Author and pastor Lee Strobel warned this week during a two-hour interview with Tucker Carlson that Satan and the demonic realm likely work through Hollywood and mass media to corrupt society by normalizing evil while many fail to notice.
“If demons do exist, we ought to be heads-up about it,” said Strobel, who recently wrote the book Seeing the Supernatural: Investigating Angels, Demons, Mystical Dreams, Near-Death Encounters, and Other Mysteries of the Unseen World.
“Because the two biggest mistakes we can make about the demonic realm: number one, is to deny that they exist; and number two, to see a demon behind every bush and think they’re more powerful than they are.”
“They’re both problems, but I think the biggest problem in our culture is to deny that there is a demonic realm, pretend like there isn’t,” he said.
There’s a lot that science can’t explain, including most of what actually matters. Lee Strobel on the overwhelming evidence that the supernatural world is entirely real.
(0:00) Introduction
(3:02) Strobel’s Encounter With an Angel
(8:30) Do We Have a Guardian Angel?
(19:31) What… pic.twitter.com/0WsNeb1sBW— Tucker Carlson (@TuckerCarlson) September 1, 2025
Strobel, a former investigative journalist who famously wrote the bestselling book The Case for Christ, went on to describe what he sees as the satanic strategy to co-opt the widespread influence of mass media and entertainment by mainstreaming sin in society.
“If Satan were smart, which he is, would he go around the country and around the world trying to possess or bother average, everyday people?”
Strobel said a “much more efficient” strategy is to “go to Hollywood and to influence a bunch of people there who are very influential in, let’s say, the entertainment industry.”
“And let’s say he encourages them to create films and television shows that are funny and that are creative and they’re fun, but there’s an underlying message to them, that there’s a normalization of immoral activity.”
When audiences are laughing, Stroble argued, their guards are down and more susceptible to suggestion.

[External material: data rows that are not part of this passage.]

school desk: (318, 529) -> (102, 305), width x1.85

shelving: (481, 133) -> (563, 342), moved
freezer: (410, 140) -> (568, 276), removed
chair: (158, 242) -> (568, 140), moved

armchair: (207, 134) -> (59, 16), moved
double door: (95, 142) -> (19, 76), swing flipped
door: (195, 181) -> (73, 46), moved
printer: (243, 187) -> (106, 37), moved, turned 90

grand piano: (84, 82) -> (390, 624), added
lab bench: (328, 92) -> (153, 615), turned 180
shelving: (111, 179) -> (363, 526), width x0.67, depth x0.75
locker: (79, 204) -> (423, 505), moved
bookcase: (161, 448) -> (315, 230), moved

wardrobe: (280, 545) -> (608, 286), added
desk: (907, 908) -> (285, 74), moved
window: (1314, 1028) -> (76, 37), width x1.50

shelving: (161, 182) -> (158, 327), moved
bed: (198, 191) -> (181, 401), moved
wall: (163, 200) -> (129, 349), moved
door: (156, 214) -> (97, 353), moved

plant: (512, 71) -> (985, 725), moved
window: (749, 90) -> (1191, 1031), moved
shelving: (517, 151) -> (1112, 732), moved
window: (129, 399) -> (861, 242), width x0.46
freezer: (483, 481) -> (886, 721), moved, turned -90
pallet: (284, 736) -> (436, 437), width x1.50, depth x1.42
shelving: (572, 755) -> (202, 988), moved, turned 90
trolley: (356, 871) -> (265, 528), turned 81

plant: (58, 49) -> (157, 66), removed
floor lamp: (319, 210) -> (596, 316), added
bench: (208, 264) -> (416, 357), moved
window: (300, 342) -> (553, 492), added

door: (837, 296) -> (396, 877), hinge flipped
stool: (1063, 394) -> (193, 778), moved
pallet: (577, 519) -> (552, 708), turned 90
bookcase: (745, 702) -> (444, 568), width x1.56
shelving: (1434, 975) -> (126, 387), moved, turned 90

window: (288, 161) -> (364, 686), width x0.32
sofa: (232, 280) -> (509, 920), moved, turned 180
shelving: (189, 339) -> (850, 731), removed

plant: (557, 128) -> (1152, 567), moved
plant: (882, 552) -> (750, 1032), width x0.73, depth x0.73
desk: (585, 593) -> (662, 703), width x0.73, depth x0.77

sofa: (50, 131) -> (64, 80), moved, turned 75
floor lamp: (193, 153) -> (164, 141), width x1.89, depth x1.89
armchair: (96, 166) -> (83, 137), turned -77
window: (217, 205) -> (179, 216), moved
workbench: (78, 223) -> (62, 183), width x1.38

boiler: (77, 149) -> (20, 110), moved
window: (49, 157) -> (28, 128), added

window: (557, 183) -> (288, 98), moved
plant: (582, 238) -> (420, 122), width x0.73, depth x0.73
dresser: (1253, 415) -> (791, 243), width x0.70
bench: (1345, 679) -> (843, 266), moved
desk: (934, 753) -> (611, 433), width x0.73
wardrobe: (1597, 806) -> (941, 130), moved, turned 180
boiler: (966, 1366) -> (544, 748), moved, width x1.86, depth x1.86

Strobel pinpointed the hit 1990s sitcom Friends as an example of a show that glorified “a very ugly sexual ethic that normalizes multiple sexual partners and that sort of thing — the kind of thing that Satan would love to inculcate into American culture.”
Friends, which ran from 1994 to 2004, featured six friends in their 20s and 30s living in New York City, and often uncritically depicted the characters engaging in casual relationships and hookups.
Such a tactic is not limited to sexual immorality, Strobel said, but extends to other sinful, destructive behavior.
“I think it’s much more efficient for Satan to influence moviemakers and TV makers in Hollywood to create products that feed us stuff that, without us even realizing it, open us up to the occult, open us up to immoral activity.”
Carlson, who said he knows people in Hollywood, noted the bitter fruit of how such a worldview has affected many in the entertainment industry personally, whom he described as “really tormented people” with “a string of wrecked relationships, kids who hate them, trans kids, drug problems.”
“It does seem to match up,” Strobel said of the expected personal consequences for embracing the ungodly behavior Hollywood often promotes.
Carlson, who spent his last months at Fox News often talking about spiritual topics, has previously reflected on what he came to believe was the negative spiritual impact of mass media and cable news especially.
During a conversation with former fellow Fox News host Clayton Morris in June, Carlson explained that he came to believe channels such as Fox News inculcate a callous attitude among the elderly toward war that he believes is evil.
Speaking in the wake of the U.S. strike on Iran, Carlson said many of the older people he recently came in contact with adamantly wanted war, which he found disturbing.
“In the last month, like every old person I come into contact with [says], ‘Let’s just kill them.’ Like thoughtlessly, ‘Just kill people.'”
“And it’s like, ‘You’re going to face judgment really soon. Should you really be calling for killing people in your final days here?’ I always think that, I never say it, but why is that?”
“And I do think it’s, at least in part, the result of watching this filth,” he added. “And it is filth. It’s worse than pornography. It’s disgusting.”